> [Exercise details] Lay out every line of the items below as a JSON list of strings, one string per line, leaving out any blank lines.

Dataset items:
**********

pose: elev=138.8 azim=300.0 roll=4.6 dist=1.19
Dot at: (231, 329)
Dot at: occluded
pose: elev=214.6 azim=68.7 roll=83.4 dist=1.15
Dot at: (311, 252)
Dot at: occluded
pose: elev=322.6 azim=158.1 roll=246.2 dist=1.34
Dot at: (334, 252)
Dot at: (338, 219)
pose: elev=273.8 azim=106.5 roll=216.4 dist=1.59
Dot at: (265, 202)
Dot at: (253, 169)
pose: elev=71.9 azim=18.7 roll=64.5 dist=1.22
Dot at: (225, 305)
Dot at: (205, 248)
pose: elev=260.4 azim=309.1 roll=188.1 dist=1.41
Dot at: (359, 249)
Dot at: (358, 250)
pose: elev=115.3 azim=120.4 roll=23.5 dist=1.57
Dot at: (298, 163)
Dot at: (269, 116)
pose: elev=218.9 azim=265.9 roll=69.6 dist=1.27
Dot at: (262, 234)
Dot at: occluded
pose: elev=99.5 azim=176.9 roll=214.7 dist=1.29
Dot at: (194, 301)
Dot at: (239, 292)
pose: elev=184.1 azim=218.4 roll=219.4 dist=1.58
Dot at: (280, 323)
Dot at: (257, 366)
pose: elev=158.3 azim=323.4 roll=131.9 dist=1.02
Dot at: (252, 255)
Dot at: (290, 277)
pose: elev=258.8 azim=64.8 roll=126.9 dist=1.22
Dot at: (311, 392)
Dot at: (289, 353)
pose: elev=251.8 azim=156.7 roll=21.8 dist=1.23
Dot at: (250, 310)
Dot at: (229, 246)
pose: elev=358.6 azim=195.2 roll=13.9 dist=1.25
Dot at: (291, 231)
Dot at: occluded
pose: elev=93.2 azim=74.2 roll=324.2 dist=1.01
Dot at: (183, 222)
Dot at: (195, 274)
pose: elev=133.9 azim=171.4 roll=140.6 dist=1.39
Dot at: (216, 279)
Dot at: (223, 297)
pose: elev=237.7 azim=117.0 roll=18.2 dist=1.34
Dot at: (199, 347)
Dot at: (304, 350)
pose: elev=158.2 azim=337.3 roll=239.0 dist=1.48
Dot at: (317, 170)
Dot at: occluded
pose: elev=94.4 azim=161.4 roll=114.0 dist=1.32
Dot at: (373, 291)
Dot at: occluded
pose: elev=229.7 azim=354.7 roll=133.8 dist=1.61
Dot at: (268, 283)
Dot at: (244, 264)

**********

> [Exercise solution]
[
  "pose: elev=138.8 azim=300.0 roll=4.6 dist=1.19",
  "Dot at: (231, 329)",
  "Dot at: occluded",
  "pose: elev=214.6 azim=68.7 roll=83.4 dist=1.15",
  "Dot at: (311, 252)",
  "Dot at: occluded",
  "pose: elev=322.6 azim=158.1 roll=246.2 dist=1.34",
  "Dot at: (334, 252)",
  "Dot at: (338, 219)",
  "pose: elev=273.8 azim=106.5 roll=216.4 dist=1.59",
  "Dot at: (265, 202)",
  "Dot at: (253, 169)",
  "pose: elev=71.9 azim=18.7 roll=64.5 dist=1.22",
  "Dot at: (225, 305)",
  "Dot at: (205, 248)",
  "pose: elev=260.4 azim=309.1 roll=188.1 dist=1.41",
  "Dot at: (359, 249)",
  "Dot at: (358, 250)",
  "pose: elev=115.3 azim=120.4 roll=23.5 dist=1.57",
  "Dot at: (298, 163)",
  "Dot at: (269, 116)",
  "pose: elev=218.9 azim=265.9 roll=69.6 dist=1.27",
  "Dot at: (262, 234)",
  "Dot at: occluded",
  "pose: elev=99.5 azim=176.9 roll=214.7 dist=1.29",
  "Dot at: (194, 301)",
  "Dot at: (239, 292)",
  "pose: elev=184.1 azim=218.4 roll=219.4 dist=1.58",
  "Dot at: (280, 323)",
  "Dot at: (257, 366)",
  "pose: elev=158.3 azim=323.4 roll=131.9 dist=1.02",
  "Dot at: (252, 255)",
  "Dot at: (290, 277)",
  "pose: elev=258.8 azim=64.8 roll=126.9 dist=1.22",
  "Dot at: (311, 392)",
  "Dot at: (289, 353)",
  "pose: elev=251.8 azim=156.7 roll=21.8 dist=1.23",
  "Dot at: (250, 310)",
  "Dot at: (229, 246)",
  "pose: elev=358.6 azim=195.2 roll=13.9 dist=1.25",
  "Dot at: (291, 231)",
  "Dot at: occluded",
  "pose: elev=93.2 azim=74.2 roll=324.2 dist=1.01",
  "Dot at: (183, 222)",
  "Dot at: (195, 274)",
  "pose: elev=133.9 azim=171.4 roll=140.6 dist=1.39",
  "Dot at: (216, 279)",
  "Dot at: (223, 297)",
  "pose: elev=237.7 azim=117.0 roll=18.2 dist=1.34",
  "Dot at: (199, 347)",
  "Dot at: (304, 350)",
  "pose: elev=158.2 azim=337.3 roll=239.0 dist=1.48",
  "Dot at: (317, 170)",
  "Dot at: occluded",
  "pose: elev=94.4 azim=161.4 roll=114.0 dist=1.32",
  "Dot at: (373, 291)",
  "Dot at: occluded",
  "pose: elev=229.7 azim=354.7 roll=133.8 dist=1.61",
  "Dot at: (268, 283)",
  "Dot at: (244, 264)"
]